── Given text ──

The Lone Alliance
30-05-2007, 01:00
Russia Says New ICBM Can Beat Any System
Published: 5/29/07, 7:05 PM EDT
By STEVE GUTTERMAN
MOSCOW (AP) - Russia tested new missiles Tuesday that a Kremlin official boasted could penetrate any defense system, and President Vladimir Putin warned that U.S. plans for an anti-missile shield in Europe would turn the region into a "powder keg."
First Deputy Prime Minister Sergei Ivanov said Russia tested an intercontinental ballistic missile capable of carrying multiple independent warheads, and it also successfully conducted a "preliminary" test of a tactical cruise missile that he said could fly farther than existing, similar weapons.
"As of today, Russia has new tactical and strategic complexes that are capable of overcoming any existing or future missile defense systems," Ivanov said, according to the ITAR-Tass news agency. "So in terms of defense and security, Russians can look calmly to the country's future."
Ivanov is a former defense minister seen as a potential Kremlin favorite to succeed Putin next year. Both he and Putin have said repeatedly that Russia would continue to improve its nuclear arsenals and respond to U.S. plans to deploy a missile defense system in Poland and the Czech Republic - NATO nations that were in Moscow's front yard during the Cold War as Warsaw Pact members.
Russia has bristled at the plans, dismissing U.S. assertions that the system would be aimed at blocking possible attacks by Iran and saying it would destroy the strategic balance of forces in Europe.

───
── Stored data ──

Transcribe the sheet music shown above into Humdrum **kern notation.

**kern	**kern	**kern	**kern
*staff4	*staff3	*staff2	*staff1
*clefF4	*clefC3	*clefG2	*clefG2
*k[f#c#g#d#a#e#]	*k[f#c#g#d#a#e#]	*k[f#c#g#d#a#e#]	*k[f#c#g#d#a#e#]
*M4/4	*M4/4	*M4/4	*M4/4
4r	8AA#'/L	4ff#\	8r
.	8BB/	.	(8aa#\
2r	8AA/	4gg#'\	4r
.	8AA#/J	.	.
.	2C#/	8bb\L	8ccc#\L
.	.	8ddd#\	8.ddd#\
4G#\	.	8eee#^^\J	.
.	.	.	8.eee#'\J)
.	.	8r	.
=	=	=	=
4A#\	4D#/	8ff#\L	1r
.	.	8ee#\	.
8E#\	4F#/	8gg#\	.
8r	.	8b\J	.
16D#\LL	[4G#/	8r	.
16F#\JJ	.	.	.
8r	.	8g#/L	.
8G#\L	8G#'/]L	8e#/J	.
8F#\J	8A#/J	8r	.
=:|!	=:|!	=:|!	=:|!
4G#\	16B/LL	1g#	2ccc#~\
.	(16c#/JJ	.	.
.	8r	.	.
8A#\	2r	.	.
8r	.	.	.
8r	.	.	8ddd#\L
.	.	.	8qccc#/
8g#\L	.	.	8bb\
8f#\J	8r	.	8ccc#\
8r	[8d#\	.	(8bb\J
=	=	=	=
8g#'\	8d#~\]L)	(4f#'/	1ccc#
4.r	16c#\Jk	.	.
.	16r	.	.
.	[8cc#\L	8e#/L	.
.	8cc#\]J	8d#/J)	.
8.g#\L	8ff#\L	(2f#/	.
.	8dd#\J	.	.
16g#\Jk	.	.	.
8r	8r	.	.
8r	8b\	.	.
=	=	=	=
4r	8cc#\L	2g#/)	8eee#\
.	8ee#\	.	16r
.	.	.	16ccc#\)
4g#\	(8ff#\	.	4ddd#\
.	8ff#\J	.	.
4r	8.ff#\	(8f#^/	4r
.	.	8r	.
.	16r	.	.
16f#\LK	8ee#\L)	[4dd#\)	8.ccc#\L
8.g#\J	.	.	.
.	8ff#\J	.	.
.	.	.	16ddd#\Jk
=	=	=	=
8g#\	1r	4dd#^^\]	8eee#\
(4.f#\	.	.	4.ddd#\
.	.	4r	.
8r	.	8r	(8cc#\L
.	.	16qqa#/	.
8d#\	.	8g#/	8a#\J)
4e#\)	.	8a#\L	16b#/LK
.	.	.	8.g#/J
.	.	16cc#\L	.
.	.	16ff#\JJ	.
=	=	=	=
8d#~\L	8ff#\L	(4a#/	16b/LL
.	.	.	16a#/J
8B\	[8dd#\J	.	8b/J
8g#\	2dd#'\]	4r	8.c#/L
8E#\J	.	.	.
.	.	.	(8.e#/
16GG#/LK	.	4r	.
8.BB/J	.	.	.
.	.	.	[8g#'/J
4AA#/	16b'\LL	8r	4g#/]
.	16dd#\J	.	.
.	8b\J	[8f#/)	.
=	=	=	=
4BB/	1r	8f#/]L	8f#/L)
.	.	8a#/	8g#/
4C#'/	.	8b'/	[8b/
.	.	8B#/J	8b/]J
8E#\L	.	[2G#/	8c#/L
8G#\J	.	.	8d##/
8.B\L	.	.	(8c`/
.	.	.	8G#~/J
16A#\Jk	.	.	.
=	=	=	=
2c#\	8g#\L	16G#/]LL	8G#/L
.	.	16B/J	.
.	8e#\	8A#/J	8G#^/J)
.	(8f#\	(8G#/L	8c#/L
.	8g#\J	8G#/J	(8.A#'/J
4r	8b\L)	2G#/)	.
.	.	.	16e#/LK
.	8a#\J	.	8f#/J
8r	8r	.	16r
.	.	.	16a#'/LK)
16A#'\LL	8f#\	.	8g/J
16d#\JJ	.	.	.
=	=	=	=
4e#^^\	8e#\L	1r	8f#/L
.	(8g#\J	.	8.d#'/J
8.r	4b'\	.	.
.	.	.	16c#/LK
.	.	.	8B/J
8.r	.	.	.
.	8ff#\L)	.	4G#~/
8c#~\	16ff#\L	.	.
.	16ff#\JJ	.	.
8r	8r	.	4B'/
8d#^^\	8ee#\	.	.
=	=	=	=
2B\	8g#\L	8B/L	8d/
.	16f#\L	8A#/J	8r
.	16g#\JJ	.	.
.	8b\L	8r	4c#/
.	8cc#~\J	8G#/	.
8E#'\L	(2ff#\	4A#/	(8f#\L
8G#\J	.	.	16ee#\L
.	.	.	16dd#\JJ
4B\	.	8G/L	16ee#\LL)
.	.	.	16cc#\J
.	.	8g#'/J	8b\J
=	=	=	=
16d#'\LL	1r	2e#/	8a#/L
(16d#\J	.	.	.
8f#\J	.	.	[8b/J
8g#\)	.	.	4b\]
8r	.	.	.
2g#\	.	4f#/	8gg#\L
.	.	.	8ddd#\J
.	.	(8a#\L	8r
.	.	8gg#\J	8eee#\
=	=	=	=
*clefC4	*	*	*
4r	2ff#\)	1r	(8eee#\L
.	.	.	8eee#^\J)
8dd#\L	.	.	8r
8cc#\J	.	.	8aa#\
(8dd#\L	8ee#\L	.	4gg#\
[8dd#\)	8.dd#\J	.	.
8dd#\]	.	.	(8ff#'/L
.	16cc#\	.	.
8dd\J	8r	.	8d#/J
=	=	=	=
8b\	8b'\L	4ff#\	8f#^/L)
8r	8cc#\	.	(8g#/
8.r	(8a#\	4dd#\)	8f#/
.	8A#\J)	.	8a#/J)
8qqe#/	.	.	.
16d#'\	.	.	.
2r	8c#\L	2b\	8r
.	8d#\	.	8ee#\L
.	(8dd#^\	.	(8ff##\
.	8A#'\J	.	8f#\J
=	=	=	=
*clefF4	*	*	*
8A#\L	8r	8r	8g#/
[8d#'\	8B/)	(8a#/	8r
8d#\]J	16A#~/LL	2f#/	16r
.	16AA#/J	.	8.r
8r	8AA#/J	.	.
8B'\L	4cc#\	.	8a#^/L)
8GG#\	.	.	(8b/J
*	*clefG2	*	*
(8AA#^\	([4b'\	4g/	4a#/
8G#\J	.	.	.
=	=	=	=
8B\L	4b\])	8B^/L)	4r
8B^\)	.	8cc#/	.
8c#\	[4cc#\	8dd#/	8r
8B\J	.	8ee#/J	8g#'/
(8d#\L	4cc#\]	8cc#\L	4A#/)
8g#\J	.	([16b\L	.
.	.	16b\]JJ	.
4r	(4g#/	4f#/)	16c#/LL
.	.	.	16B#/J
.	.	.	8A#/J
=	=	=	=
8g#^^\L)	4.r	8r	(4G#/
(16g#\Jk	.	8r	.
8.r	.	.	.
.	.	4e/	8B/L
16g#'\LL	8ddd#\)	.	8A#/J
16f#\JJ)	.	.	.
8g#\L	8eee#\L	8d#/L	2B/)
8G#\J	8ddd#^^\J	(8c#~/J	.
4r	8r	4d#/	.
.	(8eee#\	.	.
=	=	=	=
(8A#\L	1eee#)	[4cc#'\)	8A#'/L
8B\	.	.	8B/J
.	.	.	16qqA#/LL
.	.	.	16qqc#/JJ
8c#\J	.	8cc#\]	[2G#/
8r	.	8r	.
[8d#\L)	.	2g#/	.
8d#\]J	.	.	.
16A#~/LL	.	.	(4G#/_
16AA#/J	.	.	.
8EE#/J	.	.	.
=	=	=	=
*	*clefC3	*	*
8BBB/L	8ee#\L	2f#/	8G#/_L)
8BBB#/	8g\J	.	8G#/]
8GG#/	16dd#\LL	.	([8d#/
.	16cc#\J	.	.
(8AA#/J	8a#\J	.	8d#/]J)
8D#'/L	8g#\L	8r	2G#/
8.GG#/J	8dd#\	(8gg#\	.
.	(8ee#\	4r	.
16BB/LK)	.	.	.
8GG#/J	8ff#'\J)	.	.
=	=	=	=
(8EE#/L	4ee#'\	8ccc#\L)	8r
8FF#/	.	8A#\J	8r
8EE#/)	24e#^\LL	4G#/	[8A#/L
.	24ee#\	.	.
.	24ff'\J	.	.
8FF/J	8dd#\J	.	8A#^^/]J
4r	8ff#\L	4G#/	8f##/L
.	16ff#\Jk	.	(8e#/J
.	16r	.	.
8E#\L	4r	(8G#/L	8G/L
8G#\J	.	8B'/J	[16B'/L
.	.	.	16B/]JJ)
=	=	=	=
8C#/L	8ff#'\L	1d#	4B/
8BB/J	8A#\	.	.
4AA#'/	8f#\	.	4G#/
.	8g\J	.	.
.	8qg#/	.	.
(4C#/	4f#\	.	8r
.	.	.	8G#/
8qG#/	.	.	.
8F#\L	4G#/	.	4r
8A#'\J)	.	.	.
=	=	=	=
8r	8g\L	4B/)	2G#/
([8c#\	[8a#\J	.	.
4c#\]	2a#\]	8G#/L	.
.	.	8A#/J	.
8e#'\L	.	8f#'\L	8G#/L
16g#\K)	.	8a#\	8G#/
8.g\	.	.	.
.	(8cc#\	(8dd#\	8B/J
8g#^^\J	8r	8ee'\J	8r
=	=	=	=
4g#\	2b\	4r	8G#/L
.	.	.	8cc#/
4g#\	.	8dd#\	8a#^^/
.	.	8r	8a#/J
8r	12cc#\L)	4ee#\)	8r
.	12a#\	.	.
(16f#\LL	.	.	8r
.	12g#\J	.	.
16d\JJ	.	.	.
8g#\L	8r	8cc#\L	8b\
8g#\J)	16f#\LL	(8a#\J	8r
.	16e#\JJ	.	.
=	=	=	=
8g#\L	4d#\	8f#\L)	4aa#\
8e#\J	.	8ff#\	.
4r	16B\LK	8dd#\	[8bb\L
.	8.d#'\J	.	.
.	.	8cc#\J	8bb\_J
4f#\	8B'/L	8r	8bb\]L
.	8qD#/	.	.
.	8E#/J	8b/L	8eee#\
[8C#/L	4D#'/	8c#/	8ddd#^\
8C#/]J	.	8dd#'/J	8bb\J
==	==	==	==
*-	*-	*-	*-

───

*Task brief*
Reproduce the article above on Russia's new missile tests in full, word for word.

*Reply to the exercise*
The Lone Alliance
30-05-2007, 01:00
Russia Says New ICBM Can Beat Any System
Published: 5/29/07, 7:05 PM EDT
By STEVE GUTTERMAN
MOSCOW (AP) - Russia tested new missiles Tuesday that a Kremlin official boasted could penetrate any defense system, and President Vladimir Putin warned that U.S. plans for an anti-missile shield in Europe would turn the region into a "powder keg."
First Deputy Prime Minister Sergei Ivanov said Russia tested an intercontinental ballistic missile capable of carrying multiple independent warheads, and it also successfully conducted a "preliminary" test of a tactical cruise missile that he said could fly farther than existing, similar weapons.
"As of today, Russia has new tactical and strategic complexes that are capable of overcoming any existing or future missile defense systems," Ivanov said, according to the ITAR-Tass news agency. "So in terms of defense and security, Russians can look calmly to the country's future."
Ivanov is a former defense minister seen as a potential Kremlin favorite to succeed Putin next year. Both he and Putin have said repeatedly that Russia would continue to improve its nuclear arsenals and respond to U.S. plans to deploy a missile defense system in Poland and the Czech Republic - NATO nations that were in Moscow's front yard during the Cold War as Warsaw Pact members.
Russia has bristled at the plans, dismissing U.S. assertions that the system would be aimed at blocking possible attacks by Iran and saying it would destroy the strategic balance of forces in Europe.